Segment Start: Raw data

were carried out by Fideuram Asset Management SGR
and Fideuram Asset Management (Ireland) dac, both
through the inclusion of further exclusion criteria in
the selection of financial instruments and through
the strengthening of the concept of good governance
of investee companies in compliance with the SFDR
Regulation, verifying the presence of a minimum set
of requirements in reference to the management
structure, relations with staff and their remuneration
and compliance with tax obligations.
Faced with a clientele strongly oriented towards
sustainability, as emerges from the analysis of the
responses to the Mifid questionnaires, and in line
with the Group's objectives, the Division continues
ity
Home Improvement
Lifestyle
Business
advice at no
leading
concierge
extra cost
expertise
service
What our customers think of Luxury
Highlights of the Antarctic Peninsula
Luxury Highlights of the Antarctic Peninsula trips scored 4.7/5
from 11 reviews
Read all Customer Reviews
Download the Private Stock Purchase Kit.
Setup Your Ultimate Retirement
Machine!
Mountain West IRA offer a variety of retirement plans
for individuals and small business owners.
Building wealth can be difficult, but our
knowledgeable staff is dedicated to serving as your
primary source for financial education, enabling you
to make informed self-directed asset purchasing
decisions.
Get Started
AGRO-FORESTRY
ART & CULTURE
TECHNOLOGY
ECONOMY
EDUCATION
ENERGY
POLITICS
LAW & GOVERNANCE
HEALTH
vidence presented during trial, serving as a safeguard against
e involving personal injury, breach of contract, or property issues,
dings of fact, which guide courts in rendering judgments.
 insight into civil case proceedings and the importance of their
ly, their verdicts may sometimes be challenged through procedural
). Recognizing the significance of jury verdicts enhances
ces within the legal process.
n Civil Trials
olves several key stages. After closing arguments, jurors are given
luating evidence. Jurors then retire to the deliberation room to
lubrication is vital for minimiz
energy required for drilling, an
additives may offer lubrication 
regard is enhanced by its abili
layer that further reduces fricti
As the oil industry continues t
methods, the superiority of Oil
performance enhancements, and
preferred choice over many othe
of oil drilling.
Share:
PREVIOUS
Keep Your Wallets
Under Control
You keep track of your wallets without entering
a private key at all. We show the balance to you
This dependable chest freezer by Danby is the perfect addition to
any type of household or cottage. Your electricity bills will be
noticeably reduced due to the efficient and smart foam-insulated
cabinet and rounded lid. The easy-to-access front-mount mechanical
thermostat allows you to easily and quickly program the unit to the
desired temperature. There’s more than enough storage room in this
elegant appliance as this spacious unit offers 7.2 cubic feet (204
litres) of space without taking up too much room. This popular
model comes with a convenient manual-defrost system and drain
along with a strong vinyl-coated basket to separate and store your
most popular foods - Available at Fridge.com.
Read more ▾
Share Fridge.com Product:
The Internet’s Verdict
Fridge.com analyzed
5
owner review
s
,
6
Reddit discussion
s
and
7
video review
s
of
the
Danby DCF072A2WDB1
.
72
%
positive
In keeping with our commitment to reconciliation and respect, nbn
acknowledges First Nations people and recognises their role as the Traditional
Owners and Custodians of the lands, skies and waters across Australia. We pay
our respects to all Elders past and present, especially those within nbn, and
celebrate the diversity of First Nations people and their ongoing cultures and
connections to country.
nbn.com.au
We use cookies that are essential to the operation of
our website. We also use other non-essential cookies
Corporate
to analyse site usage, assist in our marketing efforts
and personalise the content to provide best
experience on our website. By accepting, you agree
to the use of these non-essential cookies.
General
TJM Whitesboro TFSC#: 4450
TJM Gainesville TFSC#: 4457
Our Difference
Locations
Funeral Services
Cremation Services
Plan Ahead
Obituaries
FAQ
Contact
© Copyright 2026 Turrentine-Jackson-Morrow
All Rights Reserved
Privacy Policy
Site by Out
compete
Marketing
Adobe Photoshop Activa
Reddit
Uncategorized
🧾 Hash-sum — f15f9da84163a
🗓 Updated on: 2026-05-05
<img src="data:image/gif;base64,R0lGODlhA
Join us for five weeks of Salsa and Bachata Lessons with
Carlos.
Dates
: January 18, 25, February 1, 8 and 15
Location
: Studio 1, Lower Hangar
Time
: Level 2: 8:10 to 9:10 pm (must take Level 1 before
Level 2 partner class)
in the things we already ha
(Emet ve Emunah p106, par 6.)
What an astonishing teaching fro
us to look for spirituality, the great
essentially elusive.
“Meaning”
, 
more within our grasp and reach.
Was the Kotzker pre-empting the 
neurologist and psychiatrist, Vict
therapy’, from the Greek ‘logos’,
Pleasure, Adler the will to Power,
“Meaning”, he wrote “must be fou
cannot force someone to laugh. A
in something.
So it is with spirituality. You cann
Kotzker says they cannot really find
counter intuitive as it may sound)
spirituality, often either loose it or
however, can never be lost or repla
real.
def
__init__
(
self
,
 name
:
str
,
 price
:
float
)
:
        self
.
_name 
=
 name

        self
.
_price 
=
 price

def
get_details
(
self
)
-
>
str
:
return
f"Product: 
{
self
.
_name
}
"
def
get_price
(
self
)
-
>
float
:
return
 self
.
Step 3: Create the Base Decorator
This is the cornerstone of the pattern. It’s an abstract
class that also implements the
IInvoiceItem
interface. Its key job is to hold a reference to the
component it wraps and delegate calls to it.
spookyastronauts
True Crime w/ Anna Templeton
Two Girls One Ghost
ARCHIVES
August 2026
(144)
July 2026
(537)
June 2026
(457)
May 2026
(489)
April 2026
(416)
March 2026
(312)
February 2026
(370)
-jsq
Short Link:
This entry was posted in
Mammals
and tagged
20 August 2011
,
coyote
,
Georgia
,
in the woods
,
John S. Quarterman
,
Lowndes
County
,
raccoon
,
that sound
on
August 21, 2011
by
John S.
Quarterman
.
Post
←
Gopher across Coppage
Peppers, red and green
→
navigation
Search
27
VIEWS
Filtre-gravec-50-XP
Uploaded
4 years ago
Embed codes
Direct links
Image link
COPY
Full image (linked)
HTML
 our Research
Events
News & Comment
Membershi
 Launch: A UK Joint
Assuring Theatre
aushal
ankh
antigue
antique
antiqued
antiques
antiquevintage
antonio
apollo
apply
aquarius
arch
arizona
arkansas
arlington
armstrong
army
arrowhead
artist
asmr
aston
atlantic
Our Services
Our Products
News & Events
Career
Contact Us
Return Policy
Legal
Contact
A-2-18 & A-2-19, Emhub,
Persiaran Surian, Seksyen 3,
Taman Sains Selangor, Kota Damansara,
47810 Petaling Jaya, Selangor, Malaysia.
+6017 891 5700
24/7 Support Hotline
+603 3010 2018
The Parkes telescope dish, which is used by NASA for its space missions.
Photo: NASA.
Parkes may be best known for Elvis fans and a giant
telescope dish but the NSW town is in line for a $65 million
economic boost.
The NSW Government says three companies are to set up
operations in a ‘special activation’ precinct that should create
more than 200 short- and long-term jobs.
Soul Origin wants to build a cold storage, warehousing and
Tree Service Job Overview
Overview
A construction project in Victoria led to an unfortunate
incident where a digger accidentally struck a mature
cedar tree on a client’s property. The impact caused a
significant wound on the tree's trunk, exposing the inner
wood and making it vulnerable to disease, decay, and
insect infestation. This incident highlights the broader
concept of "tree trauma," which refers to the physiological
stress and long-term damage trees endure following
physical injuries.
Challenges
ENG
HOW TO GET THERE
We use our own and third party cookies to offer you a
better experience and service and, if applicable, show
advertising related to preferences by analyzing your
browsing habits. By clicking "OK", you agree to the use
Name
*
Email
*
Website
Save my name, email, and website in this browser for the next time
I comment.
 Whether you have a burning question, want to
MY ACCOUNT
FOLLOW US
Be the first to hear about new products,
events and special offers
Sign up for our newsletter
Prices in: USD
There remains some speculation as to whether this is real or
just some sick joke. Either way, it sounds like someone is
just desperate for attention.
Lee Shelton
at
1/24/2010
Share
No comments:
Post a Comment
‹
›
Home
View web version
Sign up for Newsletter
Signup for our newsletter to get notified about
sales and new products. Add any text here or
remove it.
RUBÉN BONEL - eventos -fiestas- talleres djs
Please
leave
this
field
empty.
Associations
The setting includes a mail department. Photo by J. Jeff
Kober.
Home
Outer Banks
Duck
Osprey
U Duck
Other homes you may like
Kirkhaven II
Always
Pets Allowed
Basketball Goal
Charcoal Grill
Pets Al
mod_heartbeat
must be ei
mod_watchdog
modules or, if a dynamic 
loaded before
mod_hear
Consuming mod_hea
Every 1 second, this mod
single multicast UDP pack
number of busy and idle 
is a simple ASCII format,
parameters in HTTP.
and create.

Segment End: Raw data

→ What to work on: Transcribe the data from its first line through the line containing "Regulation, verifying the", including both of those lines.

→ Written response:
were carried out by Fideuram Asset Management SGR
and Fideuram Asset Management (Ireland) dac, both
through the inclusion of further exclusion criteria in
the selection of financial instruments and through
the strengthening of the concept of good governance
of investee companies in compliance with the SFDR
Regulation, verifying the presence of a minimum set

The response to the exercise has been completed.